Si je résume

J’ai longtemps cherché une bonne raison d’écrire. Pour ne pas décevoir, ne pas me vautrer dans l’égotisme qui engloutit, ne pas souffrir. Je n’ai pas la démesure d’Elon Musk, le talent oratoire de Simone Veil, le génie d’Orson Welles. J’ai néanmoins des yeux pour voir, des doigts pour sentir, des jambes pour courir, du sommeil pour rêver.

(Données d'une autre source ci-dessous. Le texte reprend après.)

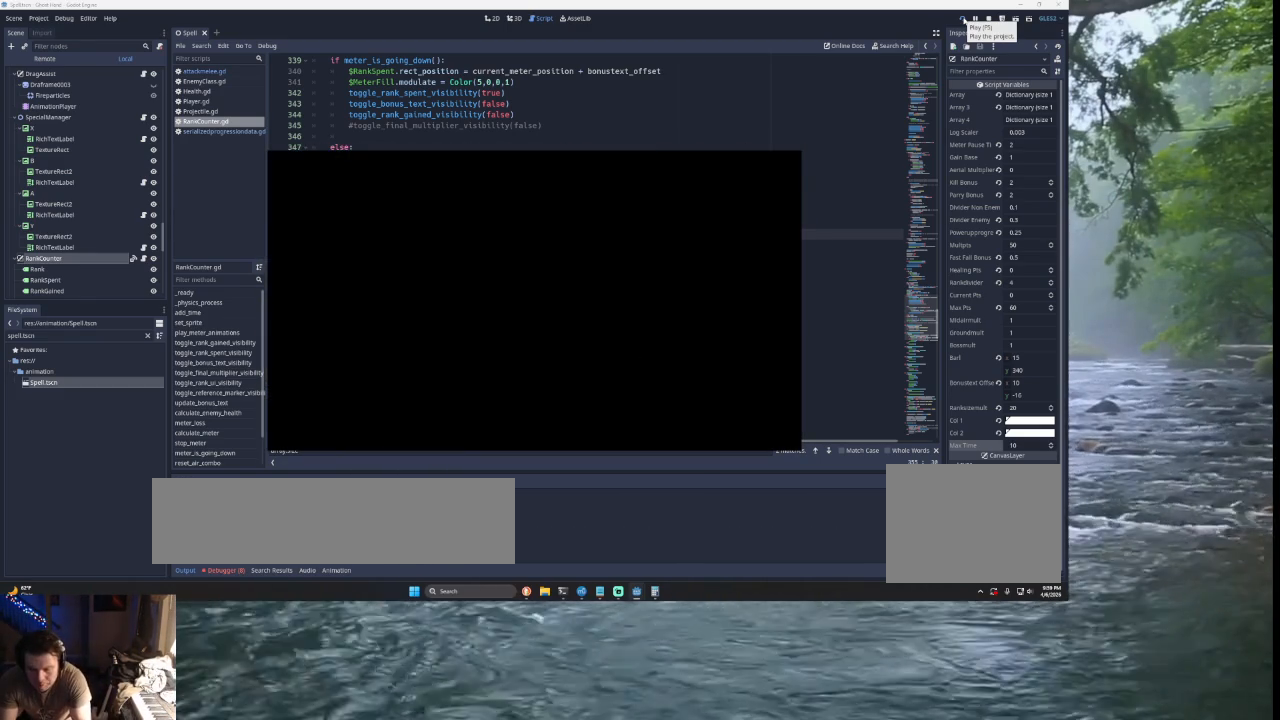
{"buttons": [], "left_stick": "right", "right_stick": "center", "events": [[33, "left_stick", "right"]]}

Voilà quelques années que je suis en quête de mes valeurs. Je ne présage de rien, ne cherche qu’à constater, sans prétention aucune ni ambition d’exprimer une invulnérable vérité. Enfin j’essaie, par tous les moyens et depuis longtemps déjà, de ne pas trop juger.

Je suis simple témoin de ce présent historique. Aussi j’ai constaté qu’à plusieurs, on est plus forts, que la solidarité rend humble, valeureux et vivant. On cherche désespérément à croire en quelque chose au lieu de croire en nous. On se garde bien, sous un prétexte individualiste ridicule, de faire profiter au monde, à notre génération, même à nos cercles les plus proches nos chemins de réflexion. C’est là tout notre tort, la prétention humaine dans toute sa splendeur, celle qui nous pousse à croire que nous nous en sortons mieux solo, dans un univers tristement binaire et simplifié par un ordre sociétal débordé et trop souvent abusif.

Je crois en la notion de partage de connaissances, d’expériences, en l’enrichissement de chacun par la pensée, le débat, les questionnements des plus simples aux plus alambiqués. Elles se nichent là mes valeurs. Vouloir transmettre car l’ébat intellectuel se joue en place publique sans que cela ne nous coûte rien alors que cela vaut tout. Les idées s’imbriquent, se superposent, se confondent, se lorgnent, vont parfois même jusqu’à se fondre, pondre ou évoluer. La convergence des sphères permet l’émergence des sciences au sein des contes de fée, explique la résilience par la télé-réalité, valorise le contenu social sédimenté par la série télévisée.
Voilà le pourquoi, voilà la raison. Je prends le partie d’une humanité aux lèvres exsangues, essoufflée et haletante mais encore et toujours en vie. Pleine de défauts et constante apprentie.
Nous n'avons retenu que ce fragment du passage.